Rights of River Charter
Rights of River Charter
Remarkably, on 20 February 2023, Lewes District Council passed, by 27 votes to 2, a Rights of River motion for the Ouse. The motion had been proposed by District Councillor Matthew Bird, who is Cabinet Member for Sustainability as well as Climate Lead for Sussex Wildlife Trust.
The passing of this motion, the first in the country, means a charter on the river Ouse’s rights will be developed over the next two years.
One of the people involved in drafting the Ouse Charter will be Lewes-based environmental lawyer, (and until very recently, Trustee of Sussex Wildlife Trust) Emma Montlake. I went to speak to her about it.
Emma begins our discussion by putting some pebbles in front of us. She explains that they have come from the Whanganui River in New Zealand. ‘In 2017, it was the first in the world to be granted Rights of Personhood. In other words, the river is recognised as a person. The Maori community have always recognised the river as one of their ancestors but this was not traditionally something recognised in law. This was a landmark case.’

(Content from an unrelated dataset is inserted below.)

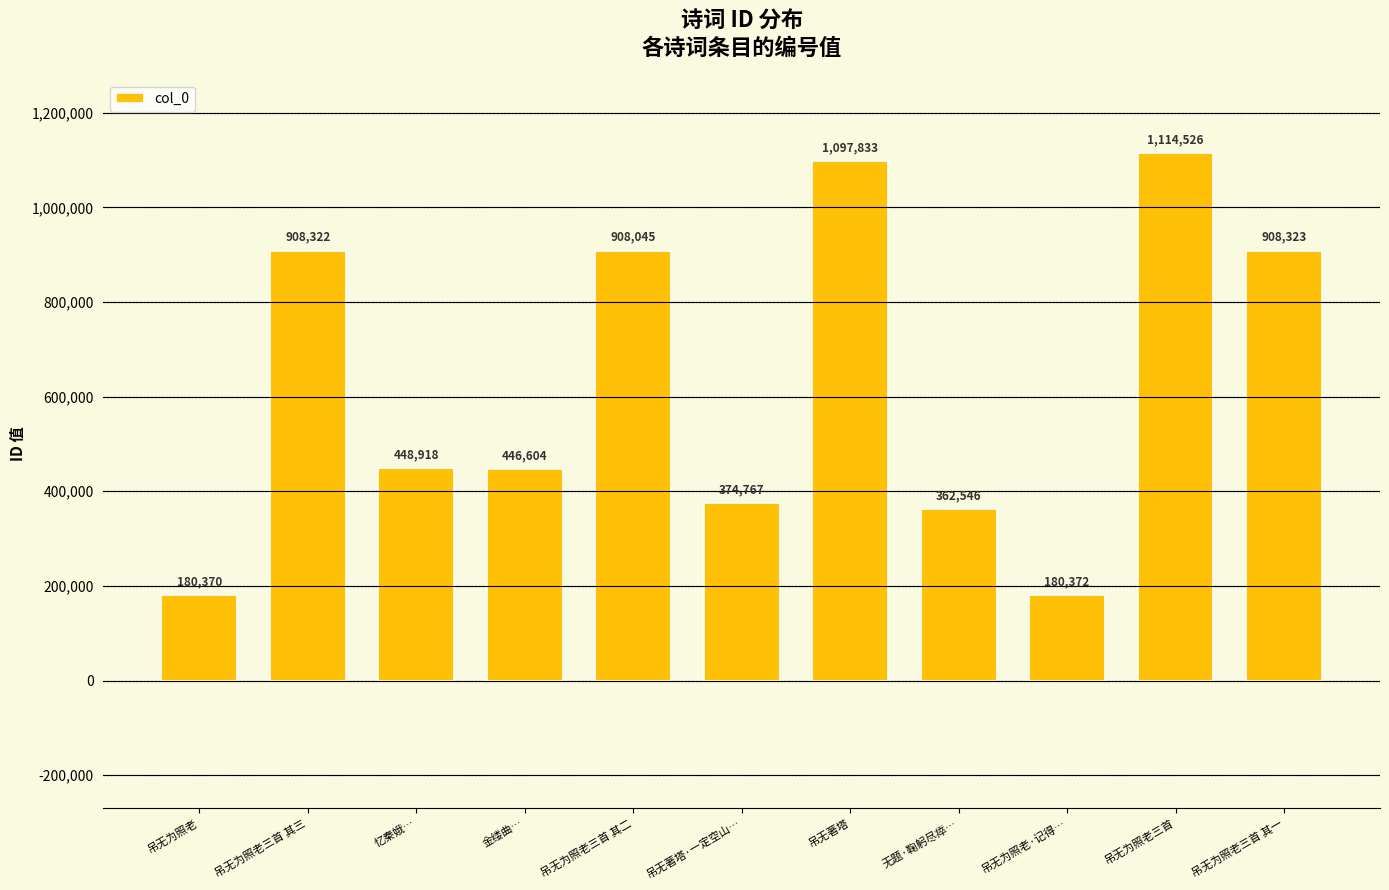

How many values are below 448918?

5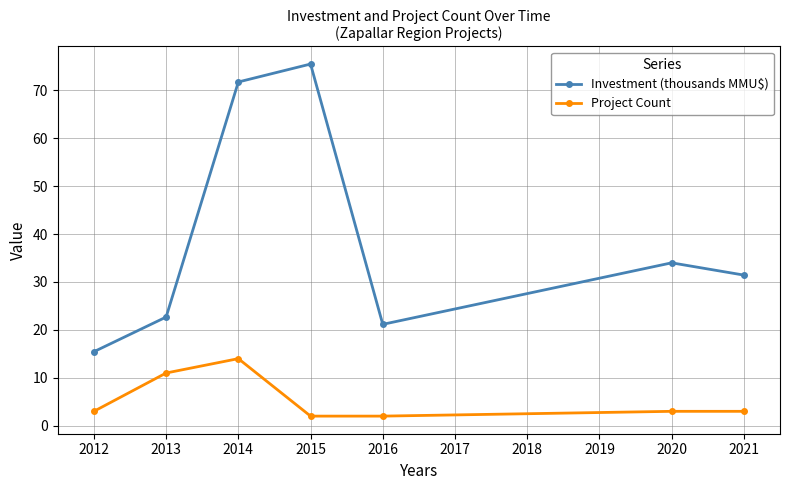

Which category has the highest value across all series?

2015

Emma is Joint Director of the Environmental Law Foundation, or ELF, founded in 1992, with the aim of helping ordinary people and communities be heard on matters affecting the environment. ELF have been interested in thinking about the rights of nature, or Wild Law, for some time, Emma tells me, because although nature exists without a relationship to humans, fundamentally legal frameworks recognise humans and their property, but not much else.

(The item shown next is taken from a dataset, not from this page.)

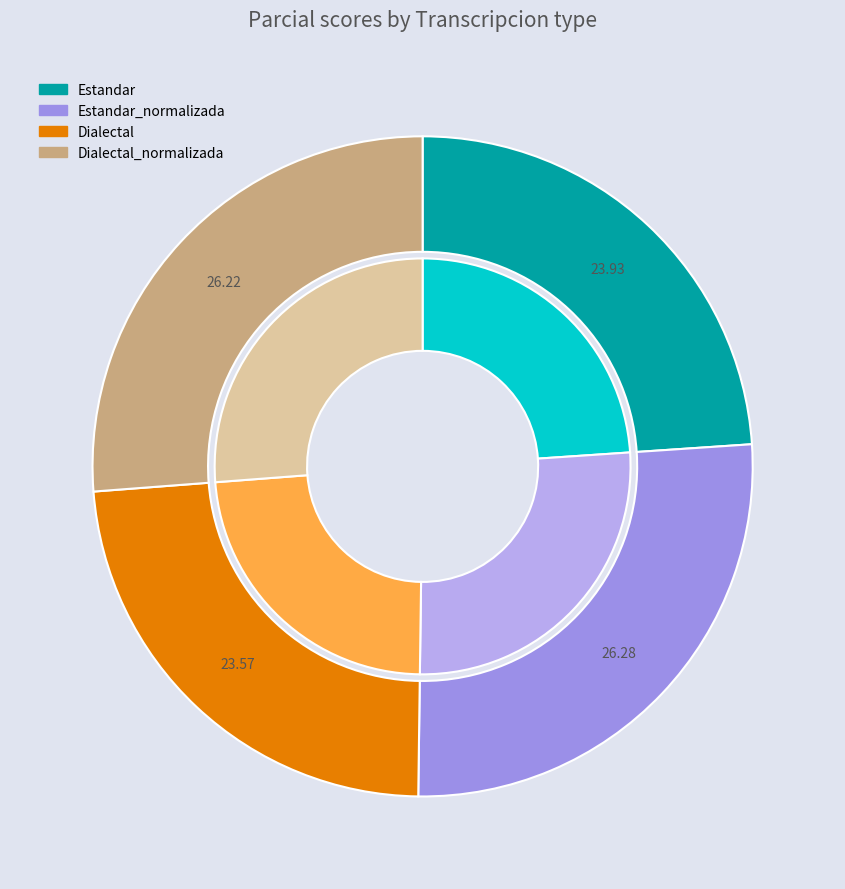

Count the number of slices in the pie.

4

She goes on to explain that, in the last 10 years, there has been an explosion in the Rights of Nature movement globally. Ecuador, for example, have had the Rights of Nature as part of their constitution since 2008. A biodiverse forest was therefore able to protect itself against mining in 2022. Other countries have created rights for rivers, such as the Ganges in India and the Magpie River in Canada.
I ask how the Ouse Rights of River motion came about.
‘Along with a number of other local people, in 2021 we set up a CIC called Love Our Ouse and launched it at the River Festival, along with Tash Padbury (Green Ambassador for the Depot Cinema in Lewes). After an inspiring talk by barrister and river rights campaigner Paul Powlesland, an audience participation session was held to discuss what rights we felt the river Ouse should have. It was a fascinating and wide-reaching discussion, and we talked about the Universal Declaration of River Rights.
It says rivers should have the right to flow, perform essential functions within the river’s ecosystem, be free from pollution, feed and be fed by sustainable aquifers and have native biodiversity, as well as the right to regeneration and restoration. It is on this that the Ouse charter is likely to be based.’
What, I ask, might it mean, in practice? ‘Someone might represent the river in council meetings, or the river might be involved in planning, in the same way health has a representation at the moment. An example of what might happen is - litter pickers by the Ouse have concluded that 80% of plastic waste comes from Tesco. So the river could say ‘Stop polluting me. You’re causing a nuisance.’ and potentially issue proceedings against Tesco. Of course, there is no legal framework for Nature Rights in the UK and we are doing this at a local political level, but all the same who knows where it will lead. You have to start somewhere.’
The Ouse is 36 miles long and Emma tells me that Love Our Ouse is putting in for funding for a River People Tour, from source to sea, with some of the creative elements of the River Festival, to figure out what matters to whom and where. For example, should the Charter include the right for the river to protect its native species, such as Sea Trout and Thin-lipped Grey Mullet?
I ask Emma’s favourite spot on the Ouse. ‘I love the Winterbourne, so I’d say the spot where it joins the river in Lewes, on the Railway Land. It’s an industrial area, and it’s where the Thin-lipped Grey Mullet gathers in their remarkable, mysterious way, I love how the clear, blue chalk Winterbourne stream flows into the brown tidal swamp of the Ouse.’